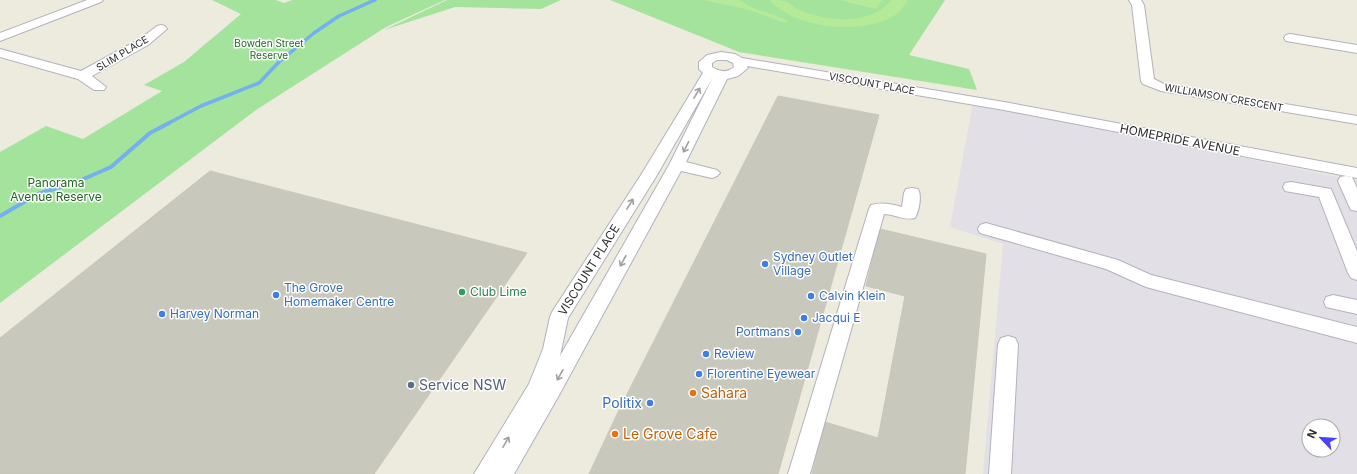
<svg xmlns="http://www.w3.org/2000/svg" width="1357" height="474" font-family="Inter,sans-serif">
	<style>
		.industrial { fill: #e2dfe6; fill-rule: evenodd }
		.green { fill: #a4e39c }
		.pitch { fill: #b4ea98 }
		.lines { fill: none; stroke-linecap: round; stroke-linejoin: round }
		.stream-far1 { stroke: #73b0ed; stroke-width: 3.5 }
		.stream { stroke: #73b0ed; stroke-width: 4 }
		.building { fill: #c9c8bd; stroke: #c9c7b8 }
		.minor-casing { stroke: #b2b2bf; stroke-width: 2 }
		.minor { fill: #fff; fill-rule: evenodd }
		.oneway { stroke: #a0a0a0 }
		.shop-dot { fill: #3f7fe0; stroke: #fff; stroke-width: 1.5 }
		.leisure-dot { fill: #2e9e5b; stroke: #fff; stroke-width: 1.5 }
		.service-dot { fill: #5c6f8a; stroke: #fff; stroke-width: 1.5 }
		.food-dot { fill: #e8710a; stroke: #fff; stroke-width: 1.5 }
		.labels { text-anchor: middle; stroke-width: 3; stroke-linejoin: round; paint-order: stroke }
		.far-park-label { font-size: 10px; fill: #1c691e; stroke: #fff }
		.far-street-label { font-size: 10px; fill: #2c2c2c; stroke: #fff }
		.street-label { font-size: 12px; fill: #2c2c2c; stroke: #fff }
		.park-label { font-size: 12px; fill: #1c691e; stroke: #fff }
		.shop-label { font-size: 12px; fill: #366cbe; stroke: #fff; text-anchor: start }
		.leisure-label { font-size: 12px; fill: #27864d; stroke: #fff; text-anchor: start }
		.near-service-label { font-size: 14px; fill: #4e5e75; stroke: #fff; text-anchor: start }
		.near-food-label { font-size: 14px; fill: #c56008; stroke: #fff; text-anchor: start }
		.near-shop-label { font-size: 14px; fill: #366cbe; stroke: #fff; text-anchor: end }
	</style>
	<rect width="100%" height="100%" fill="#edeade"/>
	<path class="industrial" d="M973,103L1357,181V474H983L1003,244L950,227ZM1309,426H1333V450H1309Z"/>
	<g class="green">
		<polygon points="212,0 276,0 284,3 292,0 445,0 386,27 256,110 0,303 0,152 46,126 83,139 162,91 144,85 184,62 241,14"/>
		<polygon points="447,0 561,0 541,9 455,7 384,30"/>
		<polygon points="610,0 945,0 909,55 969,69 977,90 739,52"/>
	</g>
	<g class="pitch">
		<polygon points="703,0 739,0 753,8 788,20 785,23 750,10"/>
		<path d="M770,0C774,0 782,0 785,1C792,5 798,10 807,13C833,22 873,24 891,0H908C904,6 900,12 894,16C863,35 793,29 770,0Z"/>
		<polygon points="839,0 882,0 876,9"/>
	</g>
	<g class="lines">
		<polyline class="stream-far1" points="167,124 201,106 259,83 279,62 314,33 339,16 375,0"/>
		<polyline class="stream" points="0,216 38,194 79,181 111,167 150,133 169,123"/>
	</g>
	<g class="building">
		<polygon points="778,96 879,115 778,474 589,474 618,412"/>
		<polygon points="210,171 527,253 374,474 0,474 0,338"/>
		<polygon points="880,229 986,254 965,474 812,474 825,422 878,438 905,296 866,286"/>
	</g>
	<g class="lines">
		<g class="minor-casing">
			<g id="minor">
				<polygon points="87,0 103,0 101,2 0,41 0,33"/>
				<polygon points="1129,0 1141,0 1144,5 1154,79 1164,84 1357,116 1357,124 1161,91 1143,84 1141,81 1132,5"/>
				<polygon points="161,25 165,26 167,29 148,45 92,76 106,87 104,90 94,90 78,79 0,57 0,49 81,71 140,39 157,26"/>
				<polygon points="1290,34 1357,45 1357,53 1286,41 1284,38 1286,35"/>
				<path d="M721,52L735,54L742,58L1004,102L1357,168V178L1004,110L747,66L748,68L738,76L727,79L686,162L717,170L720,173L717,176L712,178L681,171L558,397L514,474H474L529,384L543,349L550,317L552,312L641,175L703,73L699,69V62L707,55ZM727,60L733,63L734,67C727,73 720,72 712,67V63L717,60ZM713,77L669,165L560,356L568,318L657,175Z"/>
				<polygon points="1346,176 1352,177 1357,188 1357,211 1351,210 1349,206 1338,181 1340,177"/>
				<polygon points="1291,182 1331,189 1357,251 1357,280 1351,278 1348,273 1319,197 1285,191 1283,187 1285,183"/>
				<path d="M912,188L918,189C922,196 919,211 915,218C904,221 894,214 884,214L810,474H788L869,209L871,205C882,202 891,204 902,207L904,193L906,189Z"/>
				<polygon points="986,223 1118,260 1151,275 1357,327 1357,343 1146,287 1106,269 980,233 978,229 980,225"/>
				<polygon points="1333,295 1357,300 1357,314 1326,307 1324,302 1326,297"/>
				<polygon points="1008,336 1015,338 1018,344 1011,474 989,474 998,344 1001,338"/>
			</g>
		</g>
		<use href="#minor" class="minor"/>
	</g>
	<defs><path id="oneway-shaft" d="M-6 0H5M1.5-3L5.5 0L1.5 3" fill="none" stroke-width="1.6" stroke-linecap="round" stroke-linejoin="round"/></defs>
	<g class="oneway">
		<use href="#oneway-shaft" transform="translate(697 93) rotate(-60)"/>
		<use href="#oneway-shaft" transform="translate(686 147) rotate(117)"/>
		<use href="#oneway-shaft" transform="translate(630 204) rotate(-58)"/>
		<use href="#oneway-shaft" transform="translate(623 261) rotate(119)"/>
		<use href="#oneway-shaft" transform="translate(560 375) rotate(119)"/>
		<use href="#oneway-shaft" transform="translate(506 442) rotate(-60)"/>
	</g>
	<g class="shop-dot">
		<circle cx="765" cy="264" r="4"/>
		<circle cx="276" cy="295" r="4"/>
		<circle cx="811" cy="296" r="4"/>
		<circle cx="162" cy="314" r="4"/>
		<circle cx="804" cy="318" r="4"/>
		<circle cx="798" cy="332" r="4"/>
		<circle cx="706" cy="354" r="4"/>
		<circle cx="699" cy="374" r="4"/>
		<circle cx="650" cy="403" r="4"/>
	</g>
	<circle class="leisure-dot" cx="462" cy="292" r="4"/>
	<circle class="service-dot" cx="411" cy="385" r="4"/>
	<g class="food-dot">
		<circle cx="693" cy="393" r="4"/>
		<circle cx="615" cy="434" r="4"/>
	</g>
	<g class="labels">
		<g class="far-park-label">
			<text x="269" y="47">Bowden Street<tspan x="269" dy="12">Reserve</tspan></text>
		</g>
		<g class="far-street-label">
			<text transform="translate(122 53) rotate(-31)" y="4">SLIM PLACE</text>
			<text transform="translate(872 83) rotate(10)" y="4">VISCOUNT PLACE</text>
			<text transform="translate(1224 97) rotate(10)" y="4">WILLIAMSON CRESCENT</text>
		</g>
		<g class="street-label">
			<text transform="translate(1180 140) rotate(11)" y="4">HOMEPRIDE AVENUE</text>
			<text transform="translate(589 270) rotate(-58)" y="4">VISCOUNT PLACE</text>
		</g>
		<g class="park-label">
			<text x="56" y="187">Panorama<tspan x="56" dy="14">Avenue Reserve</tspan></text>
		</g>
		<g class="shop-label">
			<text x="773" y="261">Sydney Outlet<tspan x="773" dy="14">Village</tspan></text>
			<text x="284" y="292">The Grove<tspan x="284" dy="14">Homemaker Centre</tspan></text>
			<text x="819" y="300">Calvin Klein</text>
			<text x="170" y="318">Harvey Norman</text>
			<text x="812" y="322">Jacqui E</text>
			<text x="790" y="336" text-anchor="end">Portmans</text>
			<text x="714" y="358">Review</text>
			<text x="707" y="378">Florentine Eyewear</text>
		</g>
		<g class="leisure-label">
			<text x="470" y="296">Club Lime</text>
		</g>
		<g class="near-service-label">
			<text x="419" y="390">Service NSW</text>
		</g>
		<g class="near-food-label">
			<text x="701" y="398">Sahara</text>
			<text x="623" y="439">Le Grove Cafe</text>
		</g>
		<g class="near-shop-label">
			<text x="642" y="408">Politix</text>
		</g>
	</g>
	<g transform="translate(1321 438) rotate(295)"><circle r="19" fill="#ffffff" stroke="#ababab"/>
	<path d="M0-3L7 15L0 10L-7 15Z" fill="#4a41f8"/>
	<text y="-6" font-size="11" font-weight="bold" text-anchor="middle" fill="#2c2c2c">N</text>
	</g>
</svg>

§ §

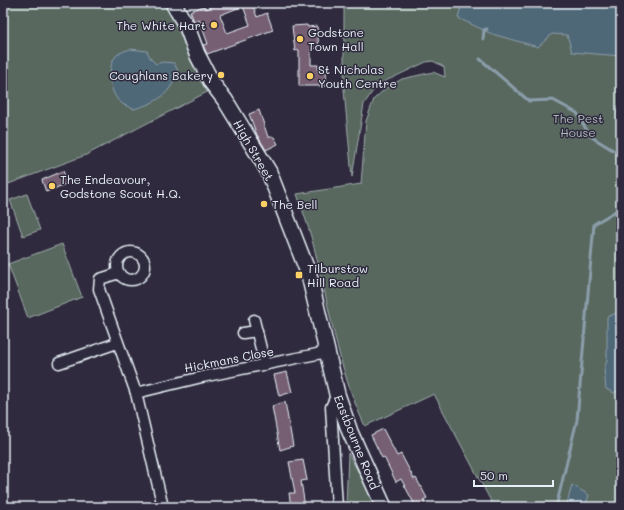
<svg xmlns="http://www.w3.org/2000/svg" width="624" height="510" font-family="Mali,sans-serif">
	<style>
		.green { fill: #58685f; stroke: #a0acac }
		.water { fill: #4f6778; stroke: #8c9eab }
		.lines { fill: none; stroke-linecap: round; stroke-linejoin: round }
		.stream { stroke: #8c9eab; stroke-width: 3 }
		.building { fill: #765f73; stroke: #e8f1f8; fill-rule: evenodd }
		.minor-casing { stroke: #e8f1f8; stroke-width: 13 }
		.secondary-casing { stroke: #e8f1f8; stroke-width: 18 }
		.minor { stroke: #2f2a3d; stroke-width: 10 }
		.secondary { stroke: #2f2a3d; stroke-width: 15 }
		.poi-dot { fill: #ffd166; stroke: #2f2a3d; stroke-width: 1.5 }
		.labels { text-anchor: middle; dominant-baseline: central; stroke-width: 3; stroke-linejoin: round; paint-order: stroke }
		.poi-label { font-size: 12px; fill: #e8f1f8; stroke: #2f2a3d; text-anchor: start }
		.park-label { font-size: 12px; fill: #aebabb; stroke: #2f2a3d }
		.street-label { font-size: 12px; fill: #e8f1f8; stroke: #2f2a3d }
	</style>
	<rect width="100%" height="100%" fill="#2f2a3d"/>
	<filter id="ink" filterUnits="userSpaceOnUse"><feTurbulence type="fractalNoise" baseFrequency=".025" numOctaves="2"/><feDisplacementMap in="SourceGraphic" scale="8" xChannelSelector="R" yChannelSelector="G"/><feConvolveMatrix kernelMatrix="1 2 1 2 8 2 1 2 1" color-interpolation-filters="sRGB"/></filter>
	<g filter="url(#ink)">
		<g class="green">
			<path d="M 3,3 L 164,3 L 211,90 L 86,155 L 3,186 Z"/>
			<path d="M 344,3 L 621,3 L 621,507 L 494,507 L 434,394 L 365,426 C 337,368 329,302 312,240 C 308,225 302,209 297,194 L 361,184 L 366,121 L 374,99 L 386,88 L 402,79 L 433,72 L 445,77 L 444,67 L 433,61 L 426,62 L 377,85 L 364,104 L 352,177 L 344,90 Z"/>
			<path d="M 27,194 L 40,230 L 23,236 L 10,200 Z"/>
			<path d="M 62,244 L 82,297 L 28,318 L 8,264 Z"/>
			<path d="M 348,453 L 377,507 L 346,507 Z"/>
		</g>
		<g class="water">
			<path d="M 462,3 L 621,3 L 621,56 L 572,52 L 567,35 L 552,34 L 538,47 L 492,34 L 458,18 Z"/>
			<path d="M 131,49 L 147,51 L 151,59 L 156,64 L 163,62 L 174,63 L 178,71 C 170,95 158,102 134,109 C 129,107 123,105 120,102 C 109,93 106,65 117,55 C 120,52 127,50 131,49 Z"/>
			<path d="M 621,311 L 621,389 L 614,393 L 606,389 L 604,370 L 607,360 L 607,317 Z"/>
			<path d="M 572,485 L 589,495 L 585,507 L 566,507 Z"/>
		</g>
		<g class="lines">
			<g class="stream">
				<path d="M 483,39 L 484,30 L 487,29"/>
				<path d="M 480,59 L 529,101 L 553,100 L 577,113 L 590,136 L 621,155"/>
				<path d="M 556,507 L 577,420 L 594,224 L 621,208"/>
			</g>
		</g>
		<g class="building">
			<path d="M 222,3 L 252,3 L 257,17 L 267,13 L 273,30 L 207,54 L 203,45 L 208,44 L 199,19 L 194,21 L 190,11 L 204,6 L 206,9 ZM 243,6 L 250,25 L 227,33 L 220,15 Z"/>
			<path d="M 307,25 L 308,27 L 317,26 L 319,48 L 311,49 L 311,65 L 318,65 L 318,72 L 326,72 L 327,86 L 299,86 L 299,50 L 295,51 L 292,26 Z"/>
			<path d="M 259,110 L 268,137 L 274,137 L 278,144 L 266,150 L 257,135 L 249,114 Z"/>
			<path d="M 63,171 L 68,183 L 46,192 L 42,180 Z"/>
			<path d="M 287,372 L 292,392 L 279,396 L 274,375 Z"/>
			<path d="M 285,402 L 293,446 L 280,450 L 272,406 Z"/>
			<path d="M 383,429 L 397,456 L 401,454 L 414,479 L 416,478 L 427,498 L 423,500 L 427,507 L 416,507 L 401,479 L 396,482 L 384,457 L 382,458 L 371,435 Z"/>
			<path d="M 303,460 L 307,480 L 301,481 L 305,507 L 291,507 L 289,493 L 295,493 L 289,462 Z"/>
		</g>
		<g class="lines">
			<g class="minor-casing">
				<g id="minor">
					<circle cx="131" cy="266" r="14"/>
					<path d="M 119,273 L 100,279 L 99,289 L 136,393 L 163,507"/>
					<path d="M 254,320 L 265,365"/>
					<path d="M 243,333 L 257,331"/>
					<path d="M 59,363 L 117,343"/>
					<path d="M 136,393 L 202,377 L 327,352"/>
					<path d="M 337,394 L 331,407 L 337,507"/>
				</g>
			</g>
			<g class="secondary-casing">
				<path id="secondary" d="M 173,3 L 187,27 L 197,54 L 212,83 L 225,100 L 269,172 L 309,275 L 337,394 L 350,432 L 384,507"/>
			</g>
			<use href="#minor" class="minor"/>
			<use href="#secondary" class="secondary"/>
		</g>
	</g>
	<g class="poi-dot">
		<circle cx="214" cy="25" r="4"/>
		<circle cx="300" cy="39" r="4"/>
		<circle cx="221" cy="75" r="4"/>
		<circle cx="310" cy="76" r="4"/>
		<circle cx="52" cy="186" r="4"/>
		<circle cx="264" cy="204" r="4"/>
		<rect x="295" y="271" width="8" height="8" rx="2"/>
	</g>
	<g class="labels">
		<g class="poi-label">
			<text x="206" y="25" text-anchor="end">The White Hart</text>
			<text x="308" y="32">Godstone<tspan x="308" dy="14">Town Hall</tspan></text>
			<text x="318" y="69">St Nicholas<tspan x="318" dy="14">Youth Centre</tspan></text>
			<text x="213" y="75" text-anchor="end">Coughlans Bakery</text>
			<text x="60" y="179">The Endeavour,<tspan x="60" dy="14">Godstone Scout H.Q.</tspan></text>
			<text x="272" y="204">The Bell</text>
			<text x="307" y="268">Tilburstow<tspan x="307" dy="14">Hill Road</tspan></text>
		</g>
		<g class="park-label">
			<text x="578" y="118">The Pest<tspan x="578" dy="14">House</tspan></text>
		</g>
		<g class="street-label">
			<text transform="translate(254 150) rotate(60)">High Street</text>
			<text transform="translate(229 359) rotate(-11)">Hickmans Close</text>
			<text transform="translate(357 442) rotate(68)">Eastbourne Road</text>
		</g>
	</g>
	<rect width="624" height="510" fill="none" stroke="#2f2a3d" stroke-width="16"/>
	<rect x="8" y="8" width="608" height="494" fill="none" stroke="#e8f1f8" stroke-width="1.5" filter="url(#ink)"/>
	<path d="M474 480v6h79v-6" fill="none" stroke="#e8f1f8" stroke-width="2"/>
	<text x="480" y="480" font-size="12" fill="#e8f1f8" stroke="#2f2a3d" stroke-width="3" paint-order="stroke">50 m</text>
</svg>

§ §

- **WHAT YOU ARE ASKED TO DO**
Copy range, inclusive: the line holding "945,0 909,55 969,69" to the line holding "919,211 915,218C904,221 894,214". Reproduce exactly those lines of the records above and no others.

- **EXERCISE ANSWER**
		<polygon points="610,0 945,0 909,55 969,69 977,90 739,52"/>
	</g>
	<g class="pitch">
		<polygon points="703,0 739,0 753,8 788,20 785,23 750,10"/>
		<path d="M770,0C774,0 782,0 785,1C792,5 798,10 807,13C833,22 873,24 891,0H908C904,6 900,12 894,16C863,35 793,29 770,0Z"/>
		<polygon points="839,0 882,0 876,9"/>
	</g>
	<g class="lines">
		<polyline class="stream-far1" points="167,124 201,106 259,83 279,62 314,33 339,16 375,0"/>
		<polyline class="stream" points="0,216 38,194 79,181 111,167 150,133 169,123"/>
	</g>
	<g class="building">
		<polygon points="778,96 879,115 778,474 589,474 618,412"/>
		<polygon points="210,171 527,253 374,474 0,474 0,338"/>
		<polygon points="880,229 986,254 965,474 812,474 825,422 878,438 905,296 866,286"/>
	</g>
	<g class="lines">
		<g class="minor-casing">
			<g id="minor">
				<polygon points="87,0 103,0 101,2 0,41 0,33"/>
				<polygon points="1129,0 1141,0 1144,5 1154,79 1164,84 1357,116 1357,124 1161,91 1143,84 1141,81 1132,5"/>
				<polygon points="161,25 165,26 167,29 148,45 92,76 106,87 104,90 94,90 78,79 0,57 0,49 81,71 140,39 157,26"/>
				<polygon points="1290,34 1357,45 1357,53 1286,41 1284,38 1286,35"/>
				<path d="M721,52L735,54L742,58L1004,102L1357,168V178L1004,110L747,66L748,68L738,76L727,79L686,162L717,170L720,173L717,176L712,178L681,171L558,397L514,474H474L529,384L543,349L550,317L552,312L641,175L703,73L699,69V62L707,55ZM727,60L733,63L734,67C727,73 720,72 712,67V63L717,60ZM713,77L669,165L560,356L568,318L657,175Z"/>
				<polygon points="1346,176 1352,177 1357,188 1357,211 1351,210 1349,206 1338,181 1340,177"/>
				<polygon points="1291,182 1331,189 1357,251 1357,280 1351,278 1348,273 1319,197 1285,191 1283,187 1285,183"/>
				<path d="M912,188L918,189C922,196 919,211 915,218C904,221 894,214 884,214L810,474H788L869,209L871,205C882,202 891,204 902,207L904,193L906,189Z"/>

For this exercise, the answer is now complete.